*ASSIGNMENT:*
For every line of the records below that holds "validation", add one. Give only the final total.

*SUPPLIED RECORDS:*
--- START ---

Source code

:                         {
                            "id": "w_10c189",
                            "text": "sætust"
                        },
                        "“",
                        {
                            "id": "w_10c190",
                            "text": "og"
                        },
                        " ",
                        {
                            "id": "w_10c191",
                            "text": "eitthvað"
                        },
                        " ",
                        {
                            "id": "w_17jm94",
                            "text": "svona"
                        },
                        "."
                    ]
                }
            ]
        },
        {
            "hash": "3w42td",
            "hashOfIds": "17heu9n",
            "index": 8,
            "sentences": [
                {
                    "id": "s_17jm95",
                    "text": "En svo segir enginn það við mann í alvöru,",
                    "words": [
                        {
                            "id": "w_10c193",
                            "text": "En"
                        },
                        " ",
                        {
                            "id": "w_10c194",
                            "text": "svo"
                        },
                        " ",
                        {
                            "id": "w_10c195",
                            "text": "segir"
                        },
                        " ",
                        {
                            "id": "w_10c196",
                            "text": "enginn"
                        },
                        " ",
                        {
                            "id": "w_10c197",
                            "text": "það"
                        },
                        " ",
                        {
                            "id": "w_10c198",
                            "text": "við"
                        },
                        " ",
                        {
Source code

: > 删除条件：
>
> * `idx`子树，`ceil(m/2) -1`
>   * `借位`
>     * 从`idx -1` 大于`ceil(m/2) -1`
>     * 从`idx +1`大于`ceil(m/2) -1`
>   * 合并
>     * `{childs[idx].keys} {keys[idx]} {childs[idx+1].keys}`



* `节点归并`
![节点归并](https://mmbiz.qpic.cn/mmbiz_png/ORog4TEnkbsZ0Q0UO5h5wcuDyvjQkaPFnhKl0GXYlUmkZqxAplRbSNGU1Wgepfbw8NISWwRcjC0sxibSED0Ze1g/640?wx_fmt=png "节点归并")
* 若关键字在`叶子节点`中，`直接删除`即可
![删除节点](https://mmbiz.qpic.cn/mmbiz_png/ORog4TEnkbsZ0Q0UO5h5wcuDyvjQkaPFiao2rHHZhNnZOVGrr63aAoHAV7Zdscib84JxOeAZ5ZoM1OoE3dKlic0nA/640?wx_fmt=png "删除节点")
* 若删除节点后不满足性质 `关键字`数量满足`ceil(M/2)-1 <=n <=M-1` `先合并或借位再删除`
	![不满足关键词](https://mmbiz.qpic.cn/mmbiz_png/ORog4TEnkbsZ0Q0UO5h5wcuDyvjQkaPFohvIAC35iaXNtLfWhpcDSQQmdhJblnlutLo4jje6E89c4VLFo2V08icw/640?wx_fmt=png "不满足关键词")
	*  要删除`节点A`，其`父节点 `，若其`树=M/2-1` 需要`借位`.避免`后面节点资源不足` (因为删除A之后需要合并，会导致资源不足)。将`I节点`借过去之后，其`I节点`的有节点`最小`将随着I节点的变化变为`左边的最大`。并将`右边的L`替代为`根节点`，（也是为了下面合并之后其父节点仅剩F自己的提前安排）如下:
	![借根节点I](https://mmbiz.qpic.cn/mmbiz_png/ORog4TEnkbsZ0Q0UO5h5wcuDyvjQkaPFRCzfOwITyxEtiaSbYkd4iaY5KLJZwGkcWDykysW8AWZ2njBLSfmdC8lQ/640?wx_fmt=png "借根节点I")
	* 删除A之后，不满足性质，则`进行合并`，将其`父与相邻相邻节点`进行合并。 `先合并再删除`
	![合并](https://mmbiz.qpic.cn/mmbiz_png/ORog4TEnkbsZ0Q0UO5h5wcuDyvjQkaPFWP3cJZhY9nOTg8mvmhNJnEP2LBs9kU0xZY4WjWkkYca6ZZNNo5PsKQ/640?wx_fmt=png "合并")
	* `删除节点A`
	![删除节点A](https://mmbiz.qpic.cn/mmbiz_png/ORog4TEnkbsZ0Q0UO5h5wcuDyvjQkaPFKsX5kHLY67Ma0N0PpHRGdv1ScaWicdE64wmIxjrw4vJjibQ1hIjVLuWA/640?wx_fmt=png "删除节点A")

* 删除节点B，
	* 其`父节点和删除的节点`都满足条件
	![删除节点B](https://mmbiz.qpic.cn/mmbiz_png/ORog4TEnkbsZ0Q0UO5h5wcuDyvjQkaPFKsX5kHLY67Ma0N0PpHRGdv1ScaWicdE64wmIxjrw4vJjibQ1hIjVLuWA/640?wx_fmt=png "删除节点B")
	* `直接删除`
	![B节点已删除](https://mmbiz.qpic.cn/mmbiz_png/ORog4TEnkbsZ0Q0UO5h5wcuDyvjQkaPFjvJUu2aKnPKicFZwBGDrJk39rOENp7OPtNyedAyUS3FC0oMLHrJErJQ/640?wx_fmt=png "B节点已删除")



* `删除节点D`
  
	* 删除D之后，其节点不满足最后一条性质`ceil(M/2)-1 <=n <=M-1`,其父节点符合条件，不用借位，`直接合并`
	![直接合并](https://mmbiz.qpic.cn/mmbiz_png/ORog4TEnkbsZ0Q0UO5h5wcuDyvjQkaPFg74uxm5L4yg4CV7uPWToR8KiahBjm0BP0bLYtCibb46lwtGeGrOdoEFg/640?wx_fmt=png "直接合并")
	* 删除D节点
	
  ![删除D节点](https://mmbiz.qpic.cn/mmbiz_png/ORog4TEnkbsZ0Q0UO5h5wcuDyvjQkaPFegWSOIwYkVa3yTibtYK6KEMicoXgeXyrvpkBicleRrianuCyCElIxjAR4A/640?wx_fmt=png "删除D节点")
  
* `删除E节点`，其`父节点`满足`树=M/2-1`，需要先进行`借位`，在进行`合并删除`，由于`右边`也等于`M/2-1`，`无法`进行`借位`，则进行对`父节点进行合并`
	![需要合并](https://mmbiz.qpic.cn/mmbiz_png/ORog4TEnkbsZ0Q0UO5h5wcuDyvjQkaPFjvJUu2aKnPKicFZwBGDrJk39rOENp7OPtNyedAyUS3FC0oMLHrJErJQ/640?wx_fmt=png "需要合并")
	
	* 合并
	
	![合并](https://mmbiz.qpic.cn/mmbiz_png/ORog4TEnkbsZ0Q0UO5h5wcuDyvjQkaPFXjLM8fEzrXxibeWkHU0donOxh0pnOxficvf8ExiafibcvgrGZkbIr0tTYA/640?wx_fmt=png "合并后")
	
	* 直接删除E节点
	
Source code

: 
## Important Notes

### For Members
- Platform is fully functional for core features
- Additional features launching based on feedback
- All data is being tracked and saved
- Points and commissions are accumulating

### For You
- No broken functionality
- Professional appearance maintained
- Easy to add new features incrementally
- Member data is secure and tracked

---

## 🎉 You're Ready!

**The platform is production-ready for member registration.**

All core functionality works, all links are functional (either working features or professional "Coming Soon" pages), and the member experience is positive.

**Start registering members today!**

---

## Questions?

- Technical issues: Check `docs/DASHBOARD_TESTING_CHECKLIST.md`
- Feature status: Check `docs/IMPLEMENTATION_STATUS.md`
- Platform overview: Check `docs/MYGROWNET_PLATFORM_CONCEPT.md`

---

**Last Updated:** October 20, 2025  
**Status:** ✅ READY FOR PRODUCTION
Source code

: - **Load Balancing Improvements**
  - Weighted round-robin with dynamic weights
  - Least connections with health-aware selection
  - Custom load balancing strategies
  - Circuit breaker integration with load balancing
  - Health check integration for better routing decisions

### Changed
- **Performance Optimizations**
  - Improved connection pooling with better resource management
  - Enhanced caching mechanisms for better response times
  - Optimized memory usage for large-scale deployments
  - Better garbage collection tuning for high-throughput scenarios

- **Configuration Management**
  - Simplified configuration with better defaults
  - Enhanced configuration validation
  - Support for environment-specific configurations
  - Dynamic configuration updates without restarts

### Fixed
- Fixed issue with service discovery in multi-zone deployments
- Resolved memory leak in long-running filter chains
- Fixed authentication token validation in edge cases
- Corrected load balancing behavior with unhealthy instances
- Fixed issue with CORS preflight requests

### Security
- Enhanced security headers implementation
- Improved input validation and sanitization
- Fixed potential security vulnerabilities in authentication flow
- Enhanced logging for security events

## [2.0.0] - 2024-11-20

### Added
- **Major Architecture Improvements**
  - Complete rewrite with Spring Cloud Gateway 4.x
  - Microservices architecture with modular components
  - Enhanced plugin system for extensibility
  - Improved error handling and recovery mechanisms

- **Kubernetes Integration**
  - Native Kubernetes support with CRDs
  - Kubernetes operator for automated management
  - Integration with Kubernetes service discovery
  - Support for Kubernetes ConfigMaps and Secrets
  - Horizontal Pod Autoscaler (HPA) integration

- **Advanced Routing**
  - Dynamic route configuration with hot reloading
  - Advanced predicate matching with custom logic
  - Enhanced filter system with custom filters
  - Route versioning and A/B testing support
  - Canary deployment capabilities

--- END ---

*RESPONSE AREA:*
3